In recent years, mankind has become increasingly aware of damage to the environment caused by on-site dumping of waste products which are often contaminated with harmful chemicals and other agents. As a consequence, regulations have been introduced by various regulatory authorities to forbid the dumping of waste products at locations other than controlled waste disposal sites.
Historically, in the natural gas well drilling and production field, it has been customary for companies drilling the gas wells and companies operating the gas wells to simply dump waste water, which is typically produced in a natural gas well, onto the ground adjacent the gas well. Regulations have recently been enacted which no longer permit such disposal. It has therefore become necessary to utilize water tank trucks to visit gas well sites on a frequent basis to collect the water and haul it away to a sanctioned water disposal site. This has become a very costly procedure. One way to reduce such expenses is to reduce the volume of water that is collected in a separator and tank of a gas producing well. The inventors have determined a strong need for efficient trouble-free technology that can dramatically reduce the volume of water produced by the gas well at the gas well site. This in turn dramatically reduces the volume of water that must be hauled away by water tank truck, and reduces operating expenses.
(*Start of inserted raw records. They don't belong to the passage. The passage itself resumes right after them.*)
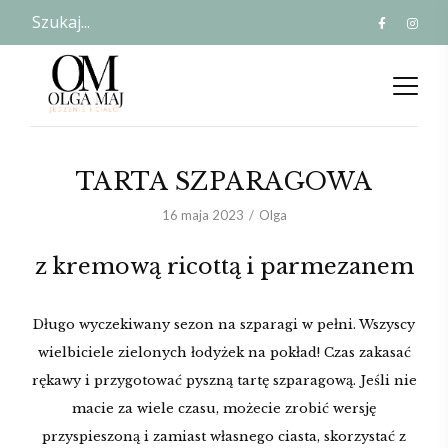
TARTA SZPARAGOWA
16 maja 2023
Olga
z kremową ricottą i parmezanem
Długo wyczekiwany sezon na szparagi w pełni. Wszyscy
wielbiciele zielonych łodyżek na pokład! Czas zakasać
rękawy i przygotować pyszną tartę szparagową. Jeśli nie
macie za wiele czasu, możecie zrobić wersję
przyspieszoną i zamiast własnego ciasta, skorzystać z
Submerged combustion heating is a method whereby hot products of combustion are forced through a liquid or liquid-solid mixture to heat the liquid or liquid-solid mixture and evaporate water. A major advantage of this heating system is that the heat exchange occurs directly between the hot gaseous products of combustion and the liquid. Thus there is no solid interface that interferes with efficient heat exchange. In a submerged combustion system, the hot combustion products are generated by a 2800° F. flame which is typically fueled by a combination of air and natural gas. The air under positive pressure is usually generated by a positive displacement blower. The flame generates hot combustion gases which contact the liquid to be heated, but the flame itself does not normally come into contact with the liquid.
Submerged combustion heated liquids have an overall system efficiency of greater than 90%. Conventional hot water boiler indirect heating systems have an efficiency of about 80%. Immersion tube heating systems have an efficiency of about 70%.
In applications where separation of components by distillation or absorption is required, submerged combustion heating can be applied to generate liquid or liquid-solid temperatures up to about 195° F. This temperature approaches the boiling point of water, and is applicable to most industrial and domestic liquid or liquid-solids heating applications.
In addition to high performance efficiency, submerged combustion heating systems are advantageous because they maintain a uniform temperature throughout the liquid in which the submerged combustion is conducted. This is because the hot gaseous combustion products pass rapidly as bubbles through the liquid and keep the liquid in constant agitation, thereby distributing heat evenly. Submerged combustion heating systems are also suitable for heating contaminated liquids, or liquids with low medium or high solids contents. Expenses are usually lower than with other heating systems because the submerged combustion heating can be performed in a liquid holding tank which can operate at ambient pressures, thereby eliminating the need for pressurization. Unlike boiler heating applications, a certified operating engineer is not required to operate a submerged combustion heating system.
The following patents relate to submerged combustion heating systems:    1. U.S. Pat. No. 5,606,965, granted Mar. 4, 1997 entitled “Submerged Combustion System”;    2. U.S. Pat. No. 5,615,668, granted Apr. 1, 1997, entitled “Apparatus for Cooling Combustion Chamber in a Submerged Combustion Heating System”;    3. U.S. Pat. No. 5,636,623, granted Jun. 10, 1997, entitled “Method and Apparatus for Minimizing Turbulence in a Submerged Combustion System”;    4. U.S. Pat. No. 6,293,277 B1, granted Sep. 25, 2001, entitled “Sludge Treatment System Using Two-Stage Heat Recovery Submerged Combustion; and    5. U.S. Pat. No. 6,338,337 B1, granted Jan. 15, 2002, entitled “Two-Stage Heat Recovery for Submerged Combustion Heating System”.
The subject matter and contents of these five aforementioned U.S. patents insofar as they are relevant to the subject invention is incorporated herein by reference.
The inventors have determined a need for effective apparatus and methods for reducing the volume of water at gas well sites.